Es lógico que al porcentaje extravagantemente elevado de parados les
cueste admitir lo que está ocurriendo. Pero se equivocarían de lleno si
culpan a las deficiencias del sistema o del destino, en lugar de
responsabilizar de los errores a quienes lo han manejado: ¿vale la pena
recordar cuáles fueron las equivocaciones que consolidaron la crisis,
que padecen ahora justos por pecadores?Los economistas nos extrañábamos de que los llamados «ciclos económicos» se alargaran sobremanera con relación al pasado; mientras algunos, acertadamente, se pusieron a estudiar las causas de que las crisis tardaran más que antes en llegar, algunos gobernantes asumieron indebidamente que ya no volverían nunca; fueron ellos y sus seguidores los mismos que se negaron a ver lo que estaba ocurriendo ante sus propias narices, así como a aceptar que el país estaba ya en lo más profundo de la crisis; cuando no tuvieron más remedio que admitir que el país había entrado en una fase de recesión, se equivocaron intencionadamente en el diagnóstico, con lo cual jamás habrían salido de ella.

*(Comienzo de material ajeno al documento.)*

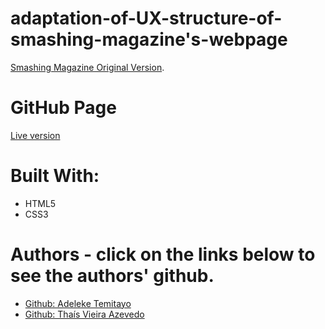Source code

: # adaptation-of-UX-structure-of-smashing-magazine's-webpage

<a href="https://www.smashingmagazine.com/2019/07/desktop-wallpaper-calendars-august-2019/">Smashing Magazine Original Version</a>.<br>

# GitHub Page

<a href="https://raw.githack.com/lekegitrepo/smashing-magazine-ux-structure/master/index.html">Live version</a>


# Built With:

* HTML5
* CSS3



# Authors - click on the links below to see the authors' github.
* <a href="https://github.com/lekegitrepo"> Github: Adeleke Temitayo</a>
* <a href="https://github.com/thsvr"> Github: Thaís Vieira Azevedo</a>

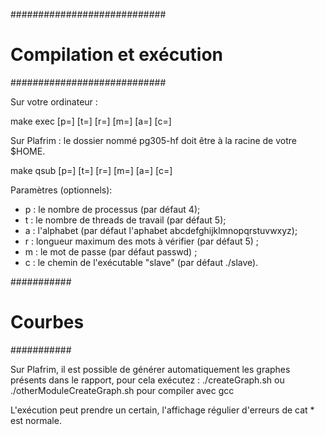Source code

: ############################
# Compilation et exécution #
############################

Sur votre ordinateur :

make exec [p=<number>] [t=<number>] [r=<number>] [m=<word>] [a=<word>] [c=<path>]

Sur Plafrim :
le dossier nommé pg305-hf doit être à la racine de votre $HOME.

make qsub [p=<number>] [t=<number>] [r=<number>] [m=<word>] [a=<word>] [c=<path>]

Paramètres (optionnels):
- p : le nombre de processus (par défaut 4);
- t : le nombre de threads de travail (par défaut 5);
- a : l'alphabet (par défaut l'aphabet abcdefghijklmnopqrstuvwxyz);
- r : longueur maximum des mots à vérifier (par défaut 5) ;
- m : le mot de passe (par défaut passwd) ;
- c : le chemin de l'exécutable "slave" (par défaut ./slave).


###########
# Courbes #
###########

Sur Plafrim, il est possible de générer automatiquement les graphes
présents dans le rapport, pour cela exécutez :
./createGraph.sh
ou
./otherModuleCreateGraph.sh
pour compiler avec gcc

L'exécution peut prendre un certain, l'affichage régulier d'erreurs de 
cat * est normale.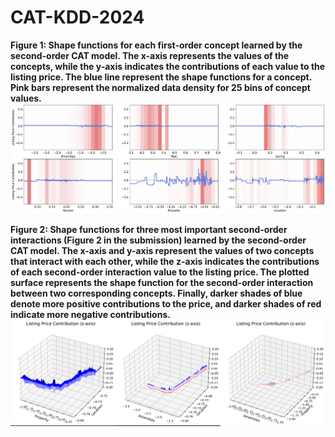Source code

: # CAT-KDD-2024
**Figure 1: Shape functions for each first-order concept learned by the second-order CAT model. The x-axis represents the values of the concepts, while the y-axis indicates the contributions of each value to the listing price. The blue line represent the shape functions for a concept. Pink bars represent the normalized data density for 25 bins of concept values.**
![Figure 1](./airbnb_shape_functions.png)



**Figure 2: Shape functions for three most important second-order interactions (Figure 2 in the submission) learned by the second-order CAT model. The x-axis and y-axis represent the values of two concepts that interact with each other, while the z-axis indicates the contributions of each second-order interaction value to the listing price. The plotted surface represents the shape function for the second-order interaction between two corresponding concepts. Finally, darker shades of blue denote more positive contributions to the price, and darker shades of red indicate more negative contributions.**
![Figure 2](./airbnb_shape_functions_order2.png)
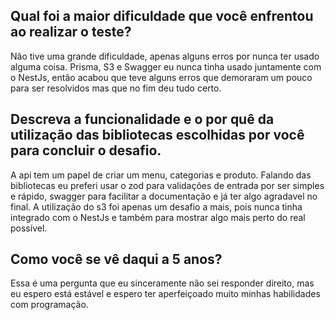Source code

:## Qual foi a maior dificuldade que você enfrentou ao realizar o teste?

Não tive uma grande dificuldade, apenas alguns erros por nunca ter usado alguma coisa. Prisma, S3 e Swagger eu nunca tinha usado juntamente com o NestJs, então acabou que teve alguns erros que demoraram um pouco para ser resolvidos mas que no fim deu tudo certo.

## Descreva a funcionalidade e o por quê da utilização das bibliotecas escolhidas por você para concluir o desafio.

A api tem um papel de criar um menu, categorias e produto. Falando das bibliotecas eu preferi usar o zod para validações de entrada por ser simples e rápido, swagger para facilitar a documentação e já ter algo agradavel no final. A utilização do s3 foi apenas um desafio a mais, pois nunca tinha integrado com o NestJs e também para mostrar algo mais perto do real possível.

## Como você se vê daqui a 5 anos?

Essa é uma pergunta que eu sinceramente não sei responder direito, mas eu espero está estável e espero ter aperfeiçoado muito minhas habilidades com programação.
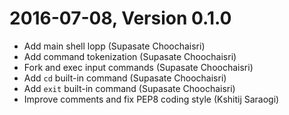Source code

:2016-07-08, Version 0.1.0
=========================
* Add main shell lopp (Supasate Choochaisri)
* Add command tokenization (Supasate Choochaisri)
* Fork and exec input commands (Supasate Choochaisri)
* Add `cd` built-in command (Supasate Choochaisri)
* Add `exit` built-in command (Supasate Choochaisri)
* Improve comments and fix PEP8 coding style (Kshitij Saraogi)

La naturaleza del mal que nos aquejaba era planetaria –«un banco que había quebrado en Estados Unidos», decían–, en lugar de un puro endeudamiento excesivo y no haberse enfrentado nunca a la realidad. Es cierto que el gran paleontólogo Stephen Jay Gould ya había advertido hace más de diez años que es absurdo buscarle sentido a la evolución y que la vida no avanza necesariamente hacia lo más perfecto ni lo más imperfecto; pero lo que es cierto de la evolución en su conjunto deja de serlo para la humanidad en particular y sus dirigentes. Un día, el resto de los mortales exigirá responsabilidades por el sufrimiento indeseado impuesto al colectivo social.

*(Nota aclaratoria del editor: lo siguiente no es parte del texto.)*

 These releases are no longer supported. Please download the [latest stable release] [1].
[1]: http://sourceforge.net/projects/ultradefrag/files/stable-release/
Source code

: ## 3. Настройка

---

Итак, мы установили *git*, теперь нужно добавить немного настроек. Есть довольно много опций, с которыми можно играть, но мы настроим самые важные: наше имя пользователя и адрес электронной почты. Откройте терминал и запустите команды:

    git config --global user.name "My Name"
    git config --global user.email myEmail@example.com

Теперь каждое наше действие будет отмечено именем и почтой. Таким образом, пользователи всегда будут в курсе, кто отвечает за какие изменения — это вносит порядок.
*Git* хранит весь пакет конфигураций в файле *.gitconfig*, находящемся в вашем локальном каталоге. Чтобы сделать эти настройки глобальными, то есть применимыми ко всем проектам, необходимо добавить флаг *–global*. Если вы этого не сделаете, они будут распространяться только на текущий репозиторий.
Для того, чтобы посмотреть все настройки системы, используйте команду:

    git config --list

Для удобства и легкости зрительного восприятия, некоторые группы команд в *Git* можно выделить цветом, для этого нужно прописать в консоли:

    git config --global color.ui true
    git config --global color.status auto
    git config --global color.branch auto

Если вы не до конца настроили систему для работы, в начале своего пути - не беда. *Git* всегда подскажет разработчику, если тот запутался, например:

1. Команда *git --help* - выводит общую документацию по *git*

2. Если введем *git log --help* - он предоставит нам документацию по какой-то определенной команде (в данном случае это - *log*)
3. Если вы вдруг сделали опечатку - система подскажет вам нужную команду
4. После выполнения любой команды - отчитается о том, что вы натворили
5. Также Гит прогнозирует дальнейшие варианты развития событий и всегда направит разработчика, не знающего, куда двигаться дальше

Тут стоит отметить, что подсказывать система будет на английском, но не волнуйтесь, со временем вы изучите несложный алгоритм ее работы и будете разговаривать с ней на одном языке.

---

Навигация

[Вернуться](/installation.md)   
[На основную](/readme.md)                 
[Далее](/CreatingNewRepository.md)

La evolución biológica es un proceso azaroso que no tiene nada que ver con el desarrollo científico-tecnológico; nosotros en particular y gracias a ese proceso, vamos a mejor. Como es obvio, en nuestro camino pueden darse y se dan baches y recaídas difíciles de imputar. Llegará un día, en cambio, en que el colectivo social tendrá perfectamente asumido, primero, que lo decisivo para seguir adelante no es la manipulación dogmática de presupuestos, sino más conocimiento; el necesario, en todo caso, para poder conciliar los cuadros de la producción, fiscalidad y crédito con el de la balanza de pagos. ¿Con qué fin? Para poder anticipar, lisa y llanamente, cuando los acreedores extranjeros vayan a declarar al país insolvente y cerrar el grifo.